Records provided below:
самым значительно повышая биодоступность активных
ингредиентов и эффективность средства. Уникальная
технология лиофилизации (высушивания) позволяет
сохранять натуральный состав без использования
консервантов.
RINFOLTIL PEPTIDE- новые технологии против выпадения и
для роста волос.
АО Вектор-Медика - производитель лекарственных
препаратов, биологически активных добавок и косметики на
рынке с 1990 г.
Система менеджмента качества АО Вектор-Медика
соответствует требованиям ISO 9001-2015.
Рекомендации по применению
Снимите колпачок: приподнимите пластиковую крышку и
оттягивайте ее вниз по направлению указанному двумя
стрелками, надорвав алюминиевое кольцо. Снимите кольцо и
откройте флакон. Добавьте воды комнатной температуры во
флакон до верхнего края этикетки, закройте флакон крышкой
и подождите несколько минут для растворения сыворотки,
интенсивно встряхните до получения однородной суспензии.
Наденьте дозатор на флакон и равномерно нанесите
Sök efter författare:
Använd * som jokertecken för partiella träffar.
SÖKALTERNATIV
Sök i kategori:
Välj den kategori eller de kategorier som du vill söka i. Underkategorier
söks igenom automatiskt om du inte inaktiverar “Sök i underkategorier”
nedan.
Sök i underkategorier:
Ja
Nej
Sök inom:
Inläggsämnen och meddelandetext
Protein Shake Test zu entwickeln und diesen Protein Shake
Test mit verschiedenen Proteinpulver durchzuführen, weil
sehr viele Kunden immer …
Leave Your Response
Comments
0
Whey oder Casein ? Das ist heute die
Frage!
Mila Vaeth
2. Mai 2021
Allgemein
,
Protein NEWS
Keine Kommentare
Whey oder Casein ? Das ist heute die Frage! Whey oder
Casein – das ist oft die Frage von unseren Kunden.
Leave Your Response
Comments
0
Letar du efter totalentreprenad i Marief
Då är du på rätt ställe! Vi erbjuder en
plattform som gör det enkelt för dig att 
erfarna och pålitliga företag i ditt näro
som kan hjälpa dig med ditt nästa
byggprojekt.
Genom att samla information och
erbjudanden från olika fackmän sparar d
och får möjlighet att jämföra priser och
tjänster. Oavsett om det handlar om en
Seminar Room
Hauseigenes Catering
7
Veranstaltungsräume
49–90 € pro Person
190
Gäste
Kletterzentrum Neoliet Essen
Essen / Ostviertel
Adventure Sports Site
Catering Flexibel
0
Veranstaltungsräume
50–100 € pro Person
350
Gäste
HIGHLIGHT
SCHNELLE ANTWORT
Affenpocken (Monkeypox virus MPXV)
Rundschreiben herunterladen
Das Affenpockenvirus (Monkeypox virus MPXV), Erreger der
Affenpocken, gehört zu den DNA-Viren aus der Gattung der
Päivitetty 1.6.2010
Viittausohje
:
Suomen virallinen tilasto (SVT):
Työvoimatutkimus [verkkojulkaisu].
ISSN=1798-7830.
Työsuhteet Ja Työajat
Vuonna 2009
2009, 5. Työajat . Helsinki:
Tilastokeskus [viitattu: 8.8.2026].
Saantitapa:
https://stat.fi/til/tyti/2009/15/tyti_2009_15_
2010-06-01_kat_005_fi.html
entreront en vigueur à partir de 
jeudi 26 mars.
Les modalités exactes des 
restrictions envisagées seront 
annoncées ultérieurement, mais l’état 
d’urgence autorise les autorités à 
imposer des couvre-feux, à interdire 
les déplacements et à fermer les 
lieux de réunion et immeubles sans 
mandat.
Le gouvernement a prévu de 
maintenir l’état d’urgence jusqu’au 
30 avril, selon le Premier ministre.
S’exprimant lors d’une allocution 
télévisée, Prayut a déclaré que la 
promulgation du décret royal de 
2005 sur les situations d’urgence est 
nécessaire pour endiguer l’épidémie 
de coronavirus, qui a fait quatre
End of Records provided.
Records provided below:
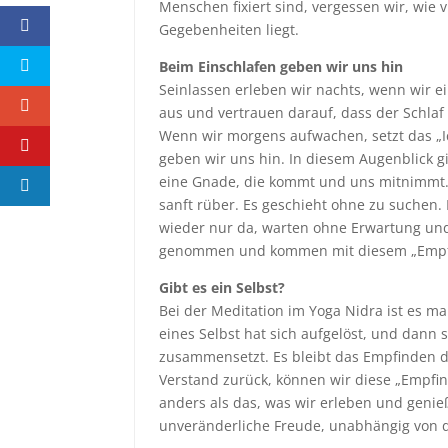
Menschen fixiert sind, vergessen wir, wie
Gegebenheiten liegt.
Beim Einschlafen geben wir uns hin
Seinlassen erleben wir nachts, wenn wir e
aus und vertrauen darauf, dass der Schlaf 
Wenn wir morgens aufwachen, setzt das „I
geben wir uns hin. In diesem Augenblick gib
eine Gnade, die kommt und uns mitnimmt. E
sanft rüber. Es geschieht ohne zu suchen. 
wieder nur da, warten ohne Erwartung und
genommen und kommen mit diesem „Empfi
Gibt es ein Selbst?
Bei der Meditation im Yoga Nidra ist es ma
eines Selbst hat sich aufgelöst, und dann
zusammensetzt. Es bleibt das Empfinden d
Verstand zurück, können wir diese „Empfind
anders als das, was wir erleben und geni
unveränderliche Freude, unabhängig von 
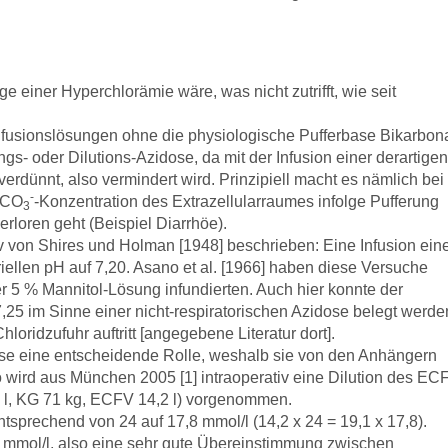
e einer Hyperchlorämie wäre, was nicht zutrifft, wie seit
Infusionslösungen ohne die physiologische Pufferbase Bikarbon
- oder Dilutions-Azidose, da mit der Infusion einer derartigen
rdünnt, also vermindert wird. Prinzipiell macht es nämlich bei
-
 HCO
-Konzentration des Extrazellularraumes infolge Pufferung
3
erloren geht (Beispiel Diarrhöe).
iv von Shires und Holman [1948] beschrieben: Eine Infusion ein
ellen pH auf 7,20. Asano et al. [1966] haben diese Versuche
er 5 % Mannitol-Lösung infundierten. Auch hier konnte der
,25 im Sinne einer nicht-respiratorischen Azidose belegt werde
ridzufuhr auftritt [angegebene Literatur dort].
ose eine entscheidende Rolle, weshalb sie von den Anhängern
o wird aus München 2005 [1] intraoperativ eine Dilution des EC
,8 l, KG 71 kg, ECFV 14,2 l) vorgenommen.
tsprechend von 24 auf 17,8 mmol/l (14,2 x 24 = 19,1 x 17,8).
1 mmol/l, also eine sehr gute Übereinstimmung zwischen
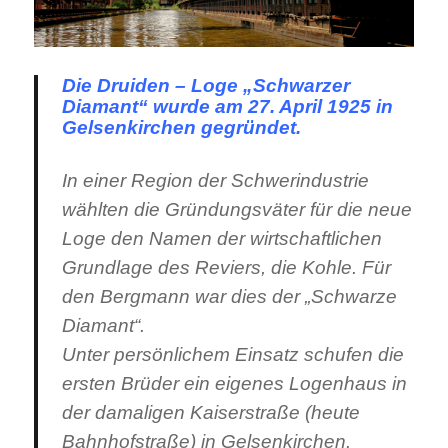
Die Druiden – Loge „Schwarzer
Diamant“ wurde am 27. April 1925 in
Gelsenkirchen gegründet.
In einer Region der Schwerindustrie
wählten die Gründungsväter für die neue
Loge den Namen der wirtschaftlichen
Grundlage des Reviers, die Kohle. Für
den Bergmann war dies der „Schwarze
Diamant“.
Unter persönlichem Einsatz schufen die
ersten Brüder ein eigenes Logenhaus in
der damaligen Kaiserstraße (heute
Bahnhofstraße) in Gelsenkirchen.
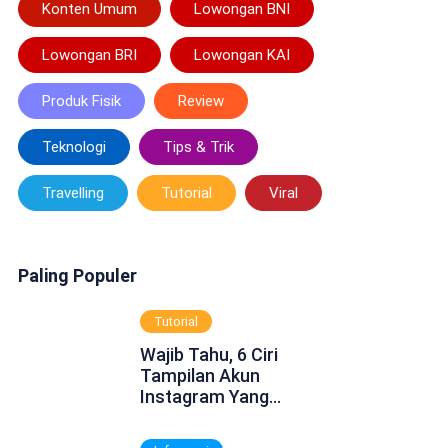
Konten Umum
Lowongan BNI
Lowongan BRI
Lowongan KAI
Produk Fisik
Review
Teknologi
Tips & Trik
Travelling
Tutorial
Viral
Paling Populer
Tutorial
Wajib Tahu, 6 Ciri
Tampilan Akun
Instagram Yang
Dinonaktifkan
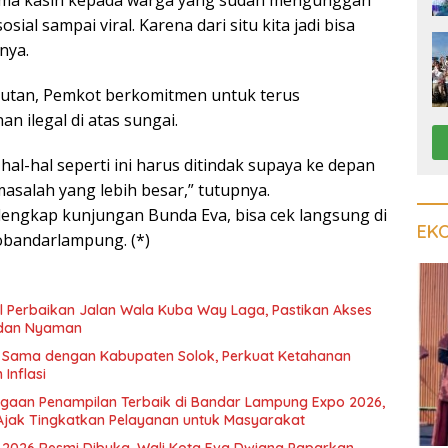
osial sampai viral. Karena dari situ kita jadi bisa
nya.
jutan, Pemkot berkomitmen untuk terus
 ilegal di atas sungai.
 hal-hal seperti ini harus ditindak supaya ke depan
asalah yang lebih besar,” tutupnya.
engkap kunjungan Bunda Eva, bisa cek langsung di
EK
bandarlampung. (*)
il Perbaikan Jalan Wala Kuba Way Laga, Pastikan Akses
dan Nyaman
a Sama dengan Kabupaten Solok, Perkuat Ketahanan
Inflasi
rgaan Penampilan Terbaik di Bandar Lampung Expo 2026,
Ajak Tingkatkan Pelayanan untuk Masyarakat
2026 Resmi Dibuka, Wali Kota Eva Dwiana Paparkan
End of Records provided.
▶ _Exercise brief_
For the lines above, output exactly those from the line containing "самым значительно повышая" through the line containing "Inläggsämnen och meddelandetext", and skip the others.

▶ _Response to the exercise_
самым значительно повышая биодоступность активных
ингредиентов и эффективность средства. Уникальная
технология лиофилизации (высушивания) позволяет
сохранять натуральный состав без использования
консервантов.
RINFOLTIL PEPTIDE- новые технологии против выпадения и
для роста волос.
АО Вектор-Медика - производитель лекарственных
препаратов, биологически активных добавок и косметики на
рынке с 1990 г.
Система менеджмента качества АО Вектор-Медика
соответствует требованиям ISO 9001-2015.
Рекомендации по применению
Снимите колпачок: приподнимите пластиковую крышку и
оттягивайте ее вниз по направлению указанному двумя
стрелками, надорвав алюминиевое кольцо. Снимите кольцо и
откройте флакон. Добавьте воды комнатной температуры во
флакон до верхнего края этикетки, закройте флакон крышкой
и подождите несколько минут для растворения сыворотки,
интенсивно встряхните до получения однородной суспензии.
Наденьте дозатор на флакон и равномерно нанесите
Sök efter författare:
Använd * som jokertecken för partiella träffar.
SÖKALTERNATIV
Sök i kategori:
Välj den kategori eller de kategorier som du vill söka i. Underkategorier
söks igenom automatiskt om du inte inaktiverar “Sök i underkategorier”
nedan.
Sök i underkategorier:
Ja
Nej
Sök inom:
Inläggsämnen och meddelandetext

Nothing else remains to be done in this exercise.